The existing law states that no employer's tax rate will be less than zero or more than 6 percent. Dowe's bill changes the minimum to 1½ percent.
V.I. Labor Commissioner Albert Bryan Jr. said the territory's Unemployment Trust Fund once was the most solvent fund in the nation. In 2001, it had more than $54 million, he said.
Money from the fund can be used only to pay unemployment benefits. The V.I. Labor Department is simply the custodian of the fund, which technically belongs to the territory's employers, Bryan said.
In 2001, the V.I. Legislature voted to reduce the minimum tax rate to zero and the new employer rate to 1½ percent. The same measure eliminated the delinquency rate and a separate surcharge used for training at the Labor Department, Bryan said.
"So, in effect, experienced employers have paid no or minimal unemployment insurance taxes to the local fund for the last 10 years," Bryan said.
In addition, local employers remained eligible for the federal tax rebate - a $378 credit per employee.
Bryan said that despite the changes, the fund remained solvent until the recession hit in 2008 and unemployment claims rose by 75 percent.
"We went from a situation where we disbursed about $6-$8 million a year to $14 million a year," he said.
While the recession strained the system, benefits were able to be paid out of the fund until August 2009, at which point the federal government offered interest-free loans to states and territories to pay unemployment claims.
However, the interest-free loans only lasted for two years, Bryan said.
The federal government has continued to lend the territory money to pay unemployment, but it has since begun to accrue interest. Bryan said the current balance on the loan is $39 million. The interest owed on the amount totals about $966,000 and is due in September.
Two weeks ago, the Senate authorized borrowing $1 million to cover the interest payment. That legislation is pending approval by Gov. John deJongh Jr.
The proposed $25 per employee tax will offset the interest payment anticipated for the coming year, which will be due September 2013.
"We should all understand that the $25 per employee will not be enough to cover the entire interest payment, but we have set the rate with the impact on our businesses in mind," Bryan said.
Charles Engeman testified on behalf of the St. Thomas-St. John Chamber of Commerce on Friday. He said the Chamber is "firmly opposed" to the bill.
"The bill would result in an additional barrier to opening a business in the territory," he said.
Not only would it double a new employer's unemployment tax rate, it will penalize existing employers who have few, if any, unemployment claims.
For an example, Engeman said an employer with 10 employees who currently pays a 1 percent contribution pays $150 per employee, or $1,508 a year for all 10 employees. By raising the tax to 2 percent, the employer would have to pay $3,016 a year plus $250 for the new $25 per employee tax.
He said the bill actually penalizes employers who have fewer employee turnovers or who have fewer unemployment claims filed by employees. Engeman said the V.I. Code already allows the tax rate to be adjusted for over- or underfunding of the fund.

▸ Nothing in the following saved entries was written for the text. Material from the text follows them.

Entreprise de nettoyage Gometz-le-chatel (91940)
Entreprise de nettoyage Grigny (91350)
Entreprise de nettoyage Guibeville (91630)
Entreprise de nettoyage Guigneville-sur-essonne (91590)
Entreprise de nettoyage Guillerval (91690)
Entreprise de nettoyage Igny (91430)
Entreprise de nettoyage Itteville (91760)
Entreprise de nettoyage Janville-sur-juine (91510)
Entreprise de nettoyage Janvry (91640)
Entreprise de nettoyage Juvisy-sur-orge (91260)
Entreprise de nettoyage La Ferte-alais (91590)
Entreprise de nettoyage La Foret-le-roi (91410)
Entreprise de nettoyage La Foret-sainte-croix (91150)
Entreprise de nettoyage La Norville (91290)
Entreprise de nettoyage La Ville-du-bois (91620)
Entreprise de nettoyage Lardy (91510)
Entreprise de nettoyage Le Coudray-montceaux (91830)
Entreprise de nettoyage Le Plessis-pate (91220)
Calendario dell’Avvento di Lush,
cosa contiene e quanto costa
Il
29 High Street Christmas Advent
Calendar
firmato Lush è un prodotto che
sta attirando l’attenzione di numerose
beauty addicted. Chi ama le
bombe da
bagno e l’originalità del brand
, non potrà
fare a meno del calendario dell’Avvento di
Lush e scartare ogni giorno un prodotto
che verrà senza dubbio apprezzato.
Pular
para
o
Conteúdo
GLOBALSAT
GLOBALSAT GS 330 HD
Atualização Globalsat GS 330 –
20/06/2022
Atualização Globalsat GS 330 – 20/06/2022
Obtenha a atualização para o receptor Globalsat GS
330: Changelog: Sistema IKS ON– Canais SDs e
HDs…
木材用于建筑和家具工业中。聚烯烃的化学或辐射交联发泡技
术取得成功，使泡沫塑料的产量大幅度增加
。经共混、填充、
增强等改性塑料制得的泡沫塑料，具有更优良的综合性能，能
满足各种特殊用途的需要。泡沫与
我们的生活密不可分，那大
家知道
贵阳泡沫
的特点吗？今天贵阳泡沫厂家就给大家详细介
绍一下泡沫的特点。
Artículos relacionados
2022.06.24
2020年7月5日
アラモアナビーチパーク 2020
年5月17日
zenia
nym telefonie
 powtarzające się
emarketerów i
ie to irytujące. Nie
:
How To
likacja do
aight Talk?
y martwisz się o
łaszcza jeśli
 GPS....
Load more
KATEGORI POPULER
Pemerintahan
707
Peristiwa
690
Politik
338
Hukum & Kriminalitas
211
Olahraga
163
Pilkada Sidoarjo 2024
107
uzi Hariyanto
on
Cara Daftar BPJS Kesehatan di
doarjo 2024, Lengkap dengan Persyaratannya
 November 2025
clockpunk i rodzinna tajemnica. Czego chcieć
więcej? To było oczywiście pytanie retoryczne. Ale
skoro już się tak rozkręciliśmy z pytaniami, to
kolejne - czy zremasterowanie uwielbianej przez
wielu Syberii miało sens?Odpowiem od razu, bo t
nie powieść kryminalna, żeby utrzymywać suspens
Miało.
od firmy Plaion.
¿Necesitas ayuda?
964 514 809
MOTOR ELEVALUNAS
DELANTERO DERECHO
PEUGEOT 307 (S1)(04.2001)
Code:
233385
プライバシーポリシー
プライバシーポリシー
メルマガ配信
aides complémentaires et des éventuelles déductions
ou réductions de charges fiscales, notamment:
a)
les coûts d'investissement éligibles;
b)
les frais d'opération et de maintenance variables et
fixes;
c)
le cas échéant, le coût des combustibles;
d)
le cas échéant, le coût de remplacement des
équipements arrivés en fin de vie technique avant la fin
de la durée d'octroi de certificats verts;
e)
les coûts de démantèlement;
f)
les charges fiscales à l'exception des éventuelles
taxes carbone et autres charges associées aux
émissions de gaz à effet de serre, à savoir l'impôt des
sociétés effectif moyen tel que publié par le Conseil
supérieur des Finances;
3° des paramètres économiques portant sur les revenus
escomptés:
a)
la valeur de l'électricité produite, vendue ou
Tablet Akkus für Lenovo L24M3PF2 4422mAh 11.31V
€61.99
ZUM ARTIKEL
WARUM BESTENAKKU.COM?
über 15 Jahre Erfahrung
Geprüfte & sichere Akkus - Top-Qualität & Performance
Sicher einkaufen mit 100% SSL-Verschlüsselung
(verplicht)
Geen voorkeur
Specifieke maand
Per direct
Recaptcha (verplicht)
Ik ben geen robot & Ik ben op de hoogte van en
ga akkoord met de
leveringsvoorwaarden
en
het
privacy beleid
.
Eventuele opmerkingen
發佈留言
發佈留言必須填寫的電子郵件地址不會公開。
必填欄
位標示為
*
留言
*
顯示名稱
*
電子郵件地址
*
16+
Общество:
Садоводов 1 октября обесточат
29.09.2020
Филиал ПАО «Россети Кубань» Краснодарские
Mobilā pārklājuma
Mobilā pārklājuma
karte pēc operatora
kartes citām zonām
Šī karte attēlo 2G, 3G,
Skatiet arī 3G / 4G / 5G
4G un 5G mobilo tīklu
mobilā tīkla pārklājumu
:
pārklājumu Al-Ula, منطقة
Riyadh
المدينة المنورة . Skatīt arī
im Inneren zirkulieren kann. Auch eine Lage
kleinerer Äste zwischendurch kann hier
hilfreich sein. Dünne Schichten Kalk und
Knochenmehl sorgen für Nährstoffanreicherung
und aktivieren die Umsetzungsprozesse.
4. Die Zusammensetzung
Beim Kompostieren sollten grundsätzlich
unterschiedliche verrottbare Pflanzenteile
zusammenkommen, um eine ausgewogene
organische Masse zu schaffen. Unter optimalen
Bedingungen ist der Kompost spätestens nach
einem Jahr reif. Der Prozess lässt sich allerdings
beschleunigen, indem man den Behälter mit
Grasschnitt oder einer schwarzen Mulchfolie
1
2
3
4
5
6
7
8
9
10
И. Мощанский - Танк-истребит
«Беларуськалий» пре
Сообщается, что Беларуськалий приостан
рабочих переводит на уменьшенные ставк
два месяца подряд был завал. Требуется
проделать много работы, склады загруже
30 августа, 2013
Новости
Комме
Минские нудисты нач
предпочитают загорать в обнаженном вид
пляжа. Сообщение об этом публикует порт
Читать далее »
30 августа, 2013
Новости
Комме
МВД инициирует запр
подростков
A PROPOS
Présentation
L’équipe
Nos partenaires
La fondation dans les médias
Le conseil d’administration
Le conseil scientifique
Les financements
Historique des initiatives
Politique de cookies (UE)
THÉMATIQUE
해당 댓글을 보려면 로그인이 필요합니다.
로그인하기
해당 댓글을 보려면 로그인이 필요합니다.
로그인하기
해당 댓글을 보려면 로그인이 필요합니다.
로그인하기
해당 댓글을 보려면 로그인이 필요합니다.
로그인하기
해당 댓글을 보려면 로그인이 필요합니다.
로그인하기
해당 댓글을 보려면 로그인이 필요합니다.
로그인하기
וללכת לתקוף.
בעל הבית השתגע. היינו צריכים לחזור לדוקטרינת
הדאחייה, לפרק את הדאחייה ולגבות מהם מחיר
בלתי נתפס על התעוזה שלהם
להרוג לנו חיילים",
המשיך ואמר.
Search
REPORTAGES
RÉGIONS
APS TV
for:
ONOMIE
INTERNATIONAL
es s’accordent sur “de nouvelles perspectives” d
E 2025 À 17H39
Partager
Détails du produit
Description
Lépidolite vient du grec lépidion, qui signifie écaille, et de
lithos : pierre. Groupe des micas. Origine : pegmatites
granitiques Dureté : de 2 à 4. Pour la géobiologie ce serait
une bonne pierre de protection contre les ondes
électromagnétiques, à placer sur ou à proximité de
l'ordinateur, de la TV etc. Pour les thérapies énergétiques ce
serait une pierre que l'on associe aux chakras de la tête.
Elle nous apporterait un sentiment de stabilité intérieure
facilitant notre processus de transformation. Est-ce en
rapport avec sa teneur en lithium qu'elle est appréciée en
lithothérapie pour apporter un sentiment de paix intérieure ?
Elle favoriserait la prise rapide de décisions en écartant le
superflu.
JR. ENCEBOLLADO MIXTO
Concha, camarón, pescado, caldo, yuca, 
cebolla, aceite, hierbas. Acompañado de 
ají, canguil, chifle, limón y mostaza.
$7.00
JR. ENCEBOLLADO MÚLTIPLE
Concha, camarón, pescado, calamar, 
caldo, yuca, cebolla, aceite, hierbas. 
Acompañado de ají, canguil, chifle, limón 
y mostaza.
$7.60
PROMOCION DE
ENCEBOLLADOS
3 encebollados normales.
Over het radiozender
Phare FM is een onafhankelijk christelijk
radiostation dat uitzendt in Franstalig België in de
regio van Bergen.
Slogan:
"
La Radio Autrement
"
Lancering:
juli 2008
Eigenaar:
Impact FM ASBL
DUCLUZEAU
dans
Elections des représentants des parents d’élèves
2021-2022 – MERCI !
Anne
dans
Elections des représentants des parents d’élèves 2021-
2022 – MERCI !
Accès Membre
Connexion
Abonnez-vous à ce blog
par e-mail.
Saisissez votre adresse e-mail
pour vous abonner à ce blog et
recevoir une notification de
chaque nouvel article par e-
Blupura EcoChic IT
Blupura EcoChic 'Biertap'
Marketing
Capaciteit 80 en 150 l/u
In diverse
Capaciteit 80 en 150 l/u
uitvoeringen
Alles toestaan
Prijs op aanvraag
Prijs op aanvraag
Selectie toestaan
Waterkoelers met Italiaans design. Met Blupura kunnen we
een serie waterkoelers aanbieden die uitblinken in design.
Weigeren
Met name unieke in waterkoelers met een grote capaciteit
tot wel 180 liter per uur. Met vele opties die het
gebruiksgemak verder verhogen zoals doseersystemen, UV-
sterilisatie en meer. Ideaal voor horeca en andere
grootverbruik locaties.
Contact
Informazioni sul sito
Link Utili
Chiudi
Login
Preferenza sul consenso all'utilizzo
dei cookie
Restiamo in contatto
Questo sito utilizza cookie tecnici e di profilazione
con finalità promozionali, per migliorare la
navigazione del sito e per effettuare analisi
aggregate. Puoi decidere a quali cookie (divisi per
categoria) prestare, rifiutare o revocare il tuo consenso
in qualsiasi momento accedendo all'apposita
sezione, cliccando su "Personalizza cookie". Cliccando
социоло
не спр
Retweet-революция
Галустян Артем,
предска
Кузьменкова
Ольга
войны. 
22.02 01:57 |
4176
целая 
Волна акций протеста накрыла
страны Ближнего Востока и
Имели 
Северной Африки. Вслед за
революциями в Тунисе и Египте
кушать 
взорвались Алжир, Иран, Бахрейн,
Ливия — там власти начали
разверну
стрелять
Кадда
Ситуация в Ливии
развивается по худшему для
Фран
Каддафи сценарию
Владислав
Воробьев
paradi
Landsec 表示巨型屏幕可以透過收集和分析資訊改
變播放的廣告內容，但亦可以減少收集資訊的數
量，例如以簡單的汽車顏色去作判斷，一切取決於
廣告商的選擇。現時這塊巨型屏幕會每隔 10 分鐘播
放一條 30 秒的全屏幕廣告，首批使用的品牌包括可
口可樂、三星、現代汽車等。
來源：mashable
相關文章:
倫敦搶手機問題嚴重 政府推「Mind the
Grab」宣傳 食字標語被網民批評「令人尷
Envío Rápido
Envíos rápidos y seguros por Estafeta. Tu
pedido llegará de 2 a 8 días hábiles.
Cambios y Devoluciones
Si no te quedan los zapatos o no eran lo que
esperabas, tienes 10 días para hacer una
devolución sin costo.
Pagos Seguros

"Before implementing such drastic legislation that could further cripple the struggling business community, the issue should be fully examined, and all affected parties should have the opportunity to provide input on possible solutions to any real issues that may exist," Engeman said.
Specifically, in the past the Labor commissioner has convened an advisory council to work on possible changes to the code regarding unemployment insurance.
Bryan said the matter is urgent. He reminded senators that the debt is not a debt of the V.I. government, but rather a debt of the territory's employers.
"If we do not make this payment, we put our unemployment insurance program as well as our training funds in jeopardy," he said.
The bill was passed unanimously on to the Rules and Judiciary Committee for further consideration. Committee members Neville James, Terrence Nelson, Usie Richards and Celestino White Sr. attended Friday's hearing. Senators Alicia Hansen, Louis Hill and Alvin Williams Jr. were absent.